Scaled Agile Frameworks have gained popularity among organizations worldwide over the last half-decade, with many major businesses undertaking massive organizational changes that impact thousands of people and their customers. Most invested in rigid adoption and conformity efforts to one of the Scaled Agile Frameworks and found that the results were far less than expected. Instead, teams were running into issues with morale, value delivery, and product innovation leaving people wondering what went wrong.
The problem lies outside the concepts within the frameworks and more on a misconception that transformations are a copy-exact compliance effort. Transformations are far more complex and complicated than that. Even Agile companies like Spotify, which introduced the "Spotify Model" for scaling Agile, understood this. That is why, back in 2012, when Hendrik Kniberg and Anders Ivarsson presented how Spotify had structured their Agile organization, it came with a disclaimer--learn from it, but don't copy it. They gave this advice because, simply put, your company is not Spotify. You don't have the same history, the same products, the same organizational complexity, or share the same culture. So you cannot simply ask people to emulate or comply with the way Spotify does work and expect to get the same results. In fact, this holds true with every other scaled framework as well.
This does not mean that the frameworks are without merit for your transformation effort. On the contrary, they have a lot of value in understanding different ways to design your organizational system to meet the business outcomes you are trying to achieve. In my work, we piloted and then adapted many of the scaled framework concepts and ideas into our company. Each out-of-the-box implementation was merely the starting point of our transformation work. We had to put a lot of energy into the learn-and-adapt cycle to evolve the framework into something that worked for the product we were trying to deliver. In some cases, the framework's evolution was almost indistinguishable from our starting point. But in the end, we had a well-balanced system that fit the organization's needs.

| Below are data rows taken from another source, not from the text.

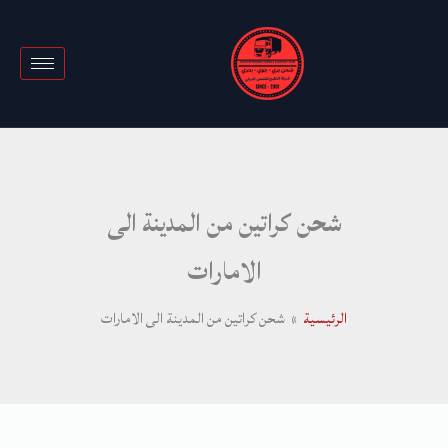
خطي
لى
لمحتوى
شحن كراتين من المدينة الى
الامارات
الرئيسية
شحن كراتين من المدينة الى الامارات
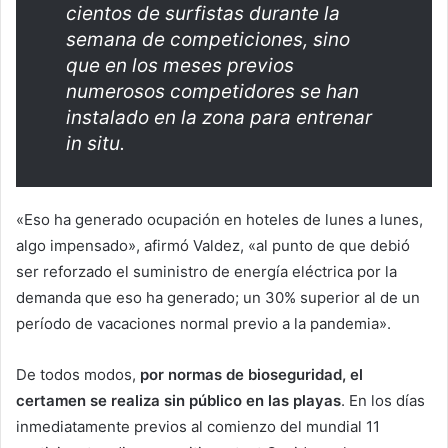
cientos de surfistas durante la
semana de competiciones, sino
que en los meses previos
numerosos competidores se han
instalado en la zona para entrenar
in situ.
«Eso ha generado ocupación en hoteles de lunes a lunes,
algo impensado», afirmó Valdez, «al punto de que debió
ser reforzado el suministro de energía eléctrica por la
demanda que eso ha generado; un 30% superior al de un
período de vacaciones normal previo a la pandemia».
De todos modos,
por normas de bioseguridad, el
certamen se realiza sin público en las playas
. En los días
inmediatamente previos al comienzo del mundial 11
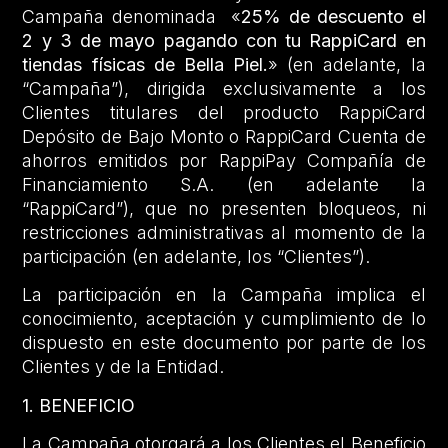
Campaña denominada «
25% de descuento el
2 y 3 de mayo pagando con tu RappiCard en
tiendas físicas de Bella Piel.
» (en adelante, la
“Campaña”), dirigida exclusivamente a los
Clientes titulares del producto RappiCard
Depósito de Bajo Monto o RappiCard Cuenta de
ahorros emitidos por RappiPay Compañía de
Financiamiento S.A. (en adelante la
“RappiCard”), que no presenten bloqueos, ni
restricciones administrativas al momento de la
participación (en adelante, los “Clientes”).
La participación en la Campaña implica el
conocimiento, aceptación y cumplimiento de lo
dispuesto en este documento por parte de los
Clientes y de la Entidad.
1. BENEFICIO
La Campaña otorgará a los Clientes el Beneficio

You can do this as well. The good news is that what you have learned has not gone to waste. It is all valuable insight into what is working and what needs to change. You need to step back from running your adoption as a compliance effort and switch to a transformative critical reflection and problem-solving model. Combine that with a set of well-defined transformation objectives and goals, and you will be well on your way to creating the system your company needs.